Ever since we started getting serious about our relationship, his dad has gotten closer to my fiancé than they have been in years.  Just lately, my fiancé brought up that he wants us to have a pre-nup before the wedding.

I understand he wants to protect his inheritance and I am not bothered by that.  But he also has said, “Of course you would waive alimony” and by the way I am expected to pay half the legal bills to draw this up.

I am pretty much positive that this is his father putting all of these words in his head, as there was never any hint of this before they started getting close again. I still love him and want to get married, but I don’t know what to do about the pre-nup.

Should I just sign on because we won’t get divorced anyways, or do I need a lawyer too?  I haven’t stated my concerns because I don’t want to sound like I am in this for the money, but it isn’t even like he is trying to protect millions.  It’s more like enough for great down payment on a house.

Not a Gold Digger!

Dear NGD,

The first thing Dharma’s going to tell you is that she’s not a lawyer.  Although I think I would have been a great one.  “Objection!  Counsel is outrageously leading the witness!”  “Sustained.  Good catch, attorney.”  “Thank you, your honour.”

Anyway, if your BF, or his father, is pushing something you’re not comfortable with, you have the right to a) say something about it, and b) look out for yourself by having someone in the legal profession peruse these documents before you sign anything.

After all, that’s what your boyfriend is doing, looking out for himself, right?  He should want you to do the same for yourself.  If he doesn’t, please let that serve as a red flag.

There’s a lot of good that can come out of this situation.  First off, you can learn how to handle conflict with each other in a healthy manner that involves honest communication.  Which means having a discussion about this and working through it together…

Secondly, you have learned that your boyfriend has the ability to be heavily influenced by his father, and you now get the opportunity to decide if this is something you can live with for the rest of your life.

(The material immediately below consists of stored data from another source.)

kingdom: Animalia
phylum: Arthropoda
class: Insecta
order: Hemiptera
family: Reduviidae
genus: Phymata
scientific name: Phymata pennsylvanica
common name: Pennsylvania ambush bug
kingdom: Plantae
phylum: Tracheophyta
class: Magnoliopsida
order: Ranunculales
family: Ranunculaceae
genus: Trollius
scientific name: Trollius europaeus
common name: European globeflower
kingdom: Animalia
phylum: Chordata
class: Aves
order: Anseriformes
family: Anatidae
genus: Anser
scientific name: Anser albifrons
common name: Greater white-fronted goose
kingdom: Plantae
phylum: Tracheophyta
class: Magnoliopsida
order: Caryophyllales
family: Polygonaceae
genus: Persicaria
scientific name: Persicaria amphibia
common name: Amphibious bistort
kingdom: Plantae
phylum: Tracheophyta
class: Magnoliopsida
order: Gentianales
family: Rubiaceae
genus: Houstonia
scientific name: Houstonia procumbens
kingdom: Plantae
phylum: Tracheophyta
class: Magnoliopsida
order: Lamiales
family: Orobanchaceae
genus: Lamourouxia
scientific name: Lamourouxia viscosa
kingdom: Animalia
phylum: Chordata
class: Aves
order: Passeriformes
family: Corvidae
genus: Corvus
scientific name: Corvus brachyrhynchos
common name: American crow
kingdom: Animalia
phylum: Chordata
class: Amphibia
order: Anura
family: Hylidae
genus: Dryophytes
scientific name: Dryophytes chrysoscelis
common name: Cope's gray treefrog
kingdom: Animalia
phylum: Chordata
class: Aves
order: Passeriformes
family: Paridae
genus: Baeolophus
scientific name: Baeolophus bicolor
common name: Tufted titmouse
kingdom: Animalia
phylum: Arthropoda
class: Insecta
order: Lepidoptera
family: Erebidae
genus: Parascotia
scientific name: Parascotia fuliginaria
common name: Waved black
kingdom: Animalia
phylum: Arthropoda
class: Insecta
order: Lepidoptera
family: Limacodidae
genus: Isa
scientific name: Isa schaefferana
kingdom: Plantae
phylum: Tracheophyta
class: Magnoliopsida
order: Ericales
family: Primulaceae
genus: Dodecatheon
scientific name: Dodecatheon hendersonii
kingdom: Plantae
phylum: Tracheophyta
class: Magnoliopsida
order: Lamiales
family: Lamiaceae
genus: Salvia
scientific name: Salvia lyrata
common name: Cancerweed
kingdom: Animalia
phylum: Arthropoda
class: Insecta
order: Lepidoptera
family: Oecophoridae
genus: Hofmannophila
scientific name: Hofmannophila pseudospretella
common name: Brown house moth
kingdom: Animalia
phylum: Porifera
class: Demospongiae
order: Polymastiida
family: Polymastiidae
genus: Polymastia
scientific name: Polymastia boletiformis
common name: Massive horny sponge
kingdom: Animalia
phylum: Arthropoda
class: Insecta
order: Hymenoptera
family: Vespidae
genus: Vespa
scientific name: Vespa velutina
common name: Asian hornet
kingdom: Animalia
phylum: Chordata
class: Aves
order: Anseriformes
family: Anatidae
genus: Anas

And please don’t think me a buzzkill when I say that I’ve never known one engaged couple – not one! – who strutted around saying, “Oh yeah, the two of us?  We’re never going to make it.  Divorce is definitely in the cards.”

The divorce rate in Canada is 38% and it’s closer to 50% in the United States.  Meaning half the people who say, “We’re never going to get divorced!” get divorced.

In closing, ladies and gentlemen of the jury, Dharma says the signing of legal documents whilst wearing of the rose coloured glasses is a bad, bad idea.  So talk with your boyfriend, and get a legal opinion.